PROBLEM 1: In the study-limitations text, condense the paragraph beginning "Thirdly, regarding the task" into a short bulleted list that keeps its main facts.
PROBLEM 2: According to the study-limitations text, why might participants with technical and analytical backgrounds have produced results that differ from those of a broader workforce? Answer in one to three sentences.
PROBLEM 3: Resume the study-limitations text immediately after its final sentence.

DOCUMENT SEGMENT:

########

Firstly, the analysis was carried out for a limited sample of homogeneous participants (N = 10). Even if the sample size was determined as a priori using the G*Power approach [28] to ensure statistically robust within-subject comparisons, authors acknowledge that the size number of participants remains limited in scope. Moreover, the sample consisted solely of male engineering students, which restricts the generalizability of our findings. Cognitive responses to collaborative robotics may differ across genders, backgrounds, skills, and cultural backgrounds. Individuals with technical and analytical backgrounds might be more enthusiastic or comfortable engaging with novel technologies such as cobots and EEG-based neuroergonomic equipment [52], potentially resulting in lower resistance and faster adaptation compared to a more diverse or industrially experienced workforce. Furthermore, the novelty of the task and tools might have elicited higher initial stress levels that diminished quickly due to rapid learning curves, a pattern that may differ in older, less tech-savvy, or more experienced operators. Indeed, some participants who completed the collaborative scenario second may have benefited from familiarity with the task gained during the standard condition, possibly skewing results. These factors limit the generalizability of our findings to real-world industrial environments. Future studies should therefore validate this approach with a more heterogeneous sample, including participants of different genders, ages, and professional backgrounds, ideally in operational factory settings. Future research should therefore aim to include a larger, more diverse participant pool, including female participants and industrial workers from varied sectors and geographic regions, to validate and extend the present findings in real-world operational settings.
Secondly, to adhere to the stipulated comparative evaluation, the same participants completed the task in all three scenarios over a minimum of four months. While research investigations in the field of neuroergonomics demonstrated that this timeframe was suitable for not having a memory bias of an activity performed by humans, the studies were only empirically shown [53].
Thirdly, regarding the task performed by participants, as wire harness assembly is known for its precision requirements and mid/high cognitive demand, authors acknowledge that relying on a single task type may limit the breadth of conclusions that can be drawn regarding MWL across varied industrial contexts. Although the study employed three distinct scenarios to simulate varying levels of support and complexity, all scenarios were based on the same core task. Future research could extend this work by incorporating a broader spectrum of assembly tasks, varying in cognitive, perceptual, and motor demands, to evaluate how task characteristics influence mental workload. Including more complex or error-prone tasks (e.g., multi-stage mechanical assembly, real-time inspection, or time-critical decision-making) would strengthen the representativeness of the findings and support more robust generalization in diverse manufacturing environments.

########

STUDY MATERIAL:

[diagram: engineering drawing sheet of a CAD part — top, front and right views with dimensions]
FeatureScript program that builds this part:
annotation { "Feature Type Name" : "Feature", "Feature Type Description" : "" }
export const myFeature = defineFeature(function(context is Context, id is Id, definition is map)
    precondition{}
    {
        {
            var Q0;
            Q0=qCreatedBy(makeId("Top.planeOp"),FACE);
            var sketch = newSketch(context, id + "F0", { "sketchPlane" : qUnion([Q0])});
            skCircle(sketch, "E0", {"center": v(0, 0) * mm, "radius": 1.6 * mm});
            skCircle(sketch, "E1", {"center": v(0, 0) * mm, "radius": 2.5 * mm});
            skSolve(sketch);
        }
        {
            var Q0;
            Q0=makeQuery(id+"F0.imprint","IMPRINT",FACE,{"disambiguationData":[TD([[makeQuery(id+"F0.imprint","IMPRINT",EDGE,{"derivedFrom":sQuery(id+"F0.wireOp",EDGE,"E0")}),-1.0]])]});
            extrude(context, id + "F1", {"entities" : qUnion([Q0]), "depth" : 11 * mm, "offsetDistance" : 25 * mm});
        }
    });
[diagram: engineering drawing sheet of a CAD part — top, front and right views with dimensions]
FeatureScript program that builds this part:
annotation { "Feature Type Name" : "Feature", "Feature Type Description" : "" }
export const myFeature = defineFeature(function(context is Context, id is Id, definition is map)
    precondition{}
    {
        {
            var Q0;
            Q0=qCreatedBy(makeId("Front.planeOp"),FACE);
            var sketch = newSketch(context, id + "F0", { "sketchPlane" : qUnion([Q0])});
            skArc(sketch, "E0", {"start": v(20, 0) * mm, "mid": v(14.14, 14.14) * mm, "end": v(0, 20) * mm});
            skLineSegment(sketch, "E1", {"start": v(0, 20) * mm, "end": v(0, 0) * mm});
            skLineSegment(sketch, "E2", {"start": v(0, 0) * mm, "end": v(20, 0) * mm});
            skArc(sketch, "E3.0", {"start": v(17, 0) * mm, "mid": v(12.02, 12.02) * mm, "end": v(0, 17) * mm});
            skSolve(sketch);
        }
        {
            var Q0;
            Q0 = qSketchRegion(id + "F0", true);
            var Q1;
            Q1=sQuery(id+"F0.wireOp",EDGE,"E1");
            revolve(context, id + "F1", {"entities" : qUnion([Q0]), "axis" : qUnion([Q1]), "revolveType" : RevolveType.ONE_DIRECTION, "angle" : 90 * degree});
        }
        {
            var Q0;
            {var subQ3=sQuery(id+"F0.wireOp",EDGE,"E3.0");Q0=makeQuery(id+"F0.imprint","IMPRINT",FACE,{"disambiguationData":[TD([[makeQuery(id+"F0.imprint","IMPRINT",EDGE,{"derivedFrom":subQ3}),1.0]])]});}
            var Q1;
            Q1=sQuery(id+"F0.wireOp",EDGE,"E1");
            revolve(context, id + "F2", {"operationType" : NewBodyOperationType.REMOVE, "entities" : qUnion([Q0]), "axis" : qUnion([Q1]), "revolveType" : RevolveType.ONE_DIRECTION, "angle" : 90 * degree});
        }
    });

########

EXERCISE RESPONSE 1:
- Participants performed only wire harness assembly, a task that demands precision and carries mid/high cognitive load.
- Relying on this single task type may limit conclusions about mental workload (MWL) across varied industrial contexts.
- The three scenarios varied support and complexity, but all used the same core task.
- Future work could add assembly tasks with different cognitive, perceptual, and motor demands to see how task characteristics affect mental workload.
- More complex or error-prone tasks, such as multi-stage mechanical assembly, real-time inspection, or time-critical decision-making, would make the findings more representative and easier to generalize across manufacturing environments.

EXERCISE RESPONSE 2: Such participants may be more enthusiastic about or comfortable with novel technologies such as cobots and EEG-based neuroergonomic equipment. As a result, they may have shown lower resistance and adapted faster than a more diverse or industrially experienced workforce would.

EXERCISE RESPONSE 3:
7. Conclusions

The purpose of this research is to evaluate the different responses of participants in terms of MWL and task performance (i.e., productivity according to different levels of support provided by a collaborative robotic system. This involves the analysis of subjective (NASA TLX), objective (EEG-based), and observational measurements, comparing participants’ results in three distinct scenarios: a standard scenario in which participants had to carry out random manual assembly tasks without any external intervention; a collaborative scenario in which the participant had to carry out the assembly task along with the robot; and a collaborative guided scenario in which the participants worked alongside the cobot and received instruction through Poka-Yoke labels.
Results show a significant reduction in MWL, as measured both objectively (EEG—β/α ratio) and subjectively (NASA-TLX and open questions), alongside a clear improvement in task performance in terms of productivity: participants accomplished 18.4% more components in the collaborative scenario (CS) compared to the standard scenario (SS), and a further 15.5% increase was observed in the collaborative guided scenario (CGS) compared to CS. These findings highlight the added value of combining collaboration with real-time guidance to enhance productivity.
The research also contributed to developing an EEG-based neuroergonomic assessment framework for MWL, integrating qualitative and quantitative measurement techniques. The study was conducted across three distinct but structurally identical scenarios, with an equal number of participants. This setup enabled a controlled comparison of cognitive- and performance-related effects when working with or without robotic assistance. Overall, the results suggest that guided collaboration not only reduces cognitive effort but also supports more effective task execution in assembly settings.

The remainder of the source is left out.